19 Şubat 2013 Salı

Neil Gaiman - Sandman/Sen Oyunu

Ana hikâyelerden bağımsız bir Sandman sayısı bu. Kurgusal olarak bağımsız, yoksa önceki sayılarda yer alan bazı karakterler şöyle bir görünüp kayboluyor.

Birbirine bağlı iki kurguyu izleyeceğiz. Birinde karla kaplı bir diyarda bir kuş, fare ve maymun var. Gerçek demeye de dilimin varmadığı dünyada Barbie'yle arkadaşları Wanda ve diğerleri yaşıyor. Bağlantı şurada; bu ilk diyardaki hayvanlardan biri, saydığım üçlüden ayrılıp haber uçurmaya gitmiş bir dördüncüsü, dev bir köpek diyeceğim, Barbie'nin önüne çıkıyor ve geri dönmesi gerektiğini söylüyor. Barbie hatırlıyor hayvanı hayal meyal.
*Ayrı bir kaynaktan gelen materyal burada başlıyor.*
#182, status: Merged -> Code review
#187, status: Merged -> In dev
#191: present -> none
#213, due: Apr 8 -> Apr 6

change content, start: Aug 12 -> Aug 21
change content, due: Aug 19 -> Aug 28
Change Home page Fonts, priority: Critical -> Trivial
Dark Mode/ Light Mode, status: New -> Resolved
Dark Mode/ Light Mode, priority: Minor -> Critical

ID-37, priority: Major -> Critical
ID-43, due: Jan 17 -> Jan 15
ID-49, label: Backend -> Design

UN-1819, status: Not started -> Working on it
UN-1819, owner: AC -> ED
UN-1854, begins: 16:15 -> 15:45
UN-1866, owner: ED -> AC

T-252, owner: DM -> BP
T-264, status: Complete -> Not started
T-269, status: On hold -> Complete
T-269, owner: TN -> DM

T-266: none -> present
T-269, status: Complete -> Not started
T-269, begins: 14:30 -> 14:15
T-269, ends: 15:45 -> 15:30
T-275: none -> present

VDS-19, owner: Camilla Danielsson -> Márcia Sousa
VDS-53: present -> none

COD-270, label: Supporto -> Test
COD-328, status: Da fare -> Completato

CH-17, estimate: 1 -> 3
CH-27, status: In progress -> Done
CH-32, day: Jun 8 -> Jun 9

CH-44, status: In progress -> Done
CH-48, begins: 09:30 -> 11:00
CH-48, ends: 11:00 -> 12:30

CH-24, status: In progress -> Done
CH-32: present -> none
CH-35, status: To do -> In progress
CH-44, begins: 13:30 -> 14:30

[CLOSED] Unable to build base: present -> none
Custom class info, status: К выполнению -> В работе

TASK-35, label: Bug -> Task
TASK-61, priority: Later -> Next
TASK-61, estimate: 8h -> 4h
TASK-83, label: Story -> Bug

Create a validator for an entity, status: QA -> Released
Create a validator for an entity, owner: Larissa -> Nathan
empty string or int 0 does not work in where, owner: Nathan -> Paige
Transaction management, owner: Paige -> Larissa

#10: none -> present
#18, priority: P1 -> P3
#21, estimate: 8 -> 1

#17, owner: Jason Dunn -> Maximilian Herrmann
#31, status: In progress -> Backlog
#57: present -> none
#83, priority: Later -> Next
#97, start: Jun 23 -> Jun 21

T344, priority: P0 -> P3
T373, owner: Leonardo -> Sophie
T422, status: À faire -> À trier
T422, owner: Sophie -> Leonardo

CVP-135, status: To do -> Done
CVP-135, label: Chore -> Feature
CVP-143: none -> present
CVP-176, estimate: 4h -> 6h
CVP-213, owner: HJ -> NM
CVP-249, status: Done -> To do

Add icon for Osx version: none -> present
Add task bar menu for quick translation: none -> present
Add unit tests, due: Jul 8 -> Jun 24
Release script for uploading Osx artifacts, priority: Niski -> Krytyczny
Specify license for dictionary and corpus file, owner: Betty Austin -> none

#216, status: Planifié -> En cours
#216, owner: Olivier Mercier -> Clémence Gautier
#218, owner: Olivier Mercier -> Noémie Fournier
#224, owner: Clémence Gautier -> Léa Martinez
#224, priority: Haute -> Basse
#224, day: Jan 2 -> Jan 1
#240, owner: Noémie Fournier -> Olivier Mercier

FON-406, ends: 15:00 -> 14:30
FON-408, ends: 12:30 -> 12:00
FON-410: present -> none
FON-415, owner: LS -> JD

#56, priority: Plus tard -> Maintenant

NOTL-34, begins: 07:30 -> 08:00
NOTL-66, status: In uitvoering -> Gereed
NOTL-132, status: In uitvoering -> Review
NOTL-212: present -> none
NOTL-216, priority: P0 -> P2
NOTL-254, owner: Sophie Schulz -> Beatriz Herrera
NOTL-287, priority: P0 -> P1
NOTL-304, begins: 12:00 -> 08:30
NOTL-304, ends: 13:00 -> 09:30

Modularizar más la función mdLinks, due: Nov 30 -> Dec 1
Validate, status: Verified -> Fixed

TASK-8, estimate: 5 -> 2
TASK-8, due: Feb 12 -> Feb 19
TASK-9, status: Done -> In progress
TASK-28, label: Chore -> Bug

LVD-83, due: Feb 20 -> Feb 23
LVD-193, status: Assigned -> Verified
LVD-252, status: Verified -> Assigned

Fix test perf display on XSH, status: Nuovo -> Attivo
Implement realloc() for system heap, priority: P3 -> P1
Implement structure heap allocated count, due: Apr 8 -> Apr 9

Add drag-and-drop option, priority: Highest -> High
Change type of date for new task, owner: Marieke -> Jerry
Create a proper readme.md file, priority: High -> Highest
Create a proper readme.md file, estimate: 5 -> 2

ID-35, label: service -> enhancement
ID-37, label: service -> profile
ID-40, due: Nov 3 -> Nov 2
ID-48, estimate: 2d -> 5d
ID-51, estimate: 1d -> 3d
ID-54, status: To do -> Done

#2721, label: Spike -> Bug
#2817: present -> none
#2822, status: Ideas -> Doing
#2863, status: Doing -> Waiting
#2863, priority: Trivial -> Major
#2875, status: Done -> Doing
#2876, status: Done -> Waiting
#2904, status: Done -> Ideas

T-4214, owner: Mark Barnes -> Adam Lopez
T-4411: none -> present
Ya bodoslamadan giriyorum, resifler var dostlar. Rüya alemiyle gerçekliğin arasında sıkışmış resifler var. Bazıları şekilleniyor, bazıları parçalanıyor, bazıları yok oluyor. Bu Barbie'nin çocukken sahip olduğu resif/düş dünyası, bilinçaltının katlarından biri diyebiliriz, boku yemek üzere. Çünkü bilinçaltı büyük bir çöplüktür kariler, öyle bir kokar ki gün düşüne dalarsınız da ne olduğunu anlamadan, her şeyi unutmuş olarak kendinize gelirsiniz. Bazen de böyle olmaz, bu resif, sahip olduğu hayatı tehdit edecek kadar tehlikeli bir hale gelir. Burada ele geçiriliyor, Guguk Kuşu tarafından. Guguk Kuşu, Barbie'nin çocukluğu. Leş bir çocukluğun son izi. Freudyen bir hikâye, kralına kadar. Olayın bir boyutu, bu resifin akıbeti. Sandman olayları izliyor sadece, olacakları bildiği için her şeyin sonunda bazı seçenekler sunuyor, o kadar. Öküz gibi sayıda bunlar olmuyor tabii sadece, Ay'ı yeryüzüne indirip Sandman'in diyarına yol açan bir hanım var mesela, bu Barbie ve arkadaşlarıyla aynı binada oturuyor. Kötü bir adam var, bu arkadaşları rüyalarına hapsedip sonsuz bir kabusa uyandırmak istiyor. Gebertiyorlar bunu falan. Bir de marjinal olarak kabul görmüş lezbiyen, transseksüel kardeşler var. Onlar deyip ayırmayacağım, biziz. Sen ben kadar biz. Ne diyorum.

Güzel, şimdi yazabilirsem Sevgi Soysal yazacağım. İyi okumalar.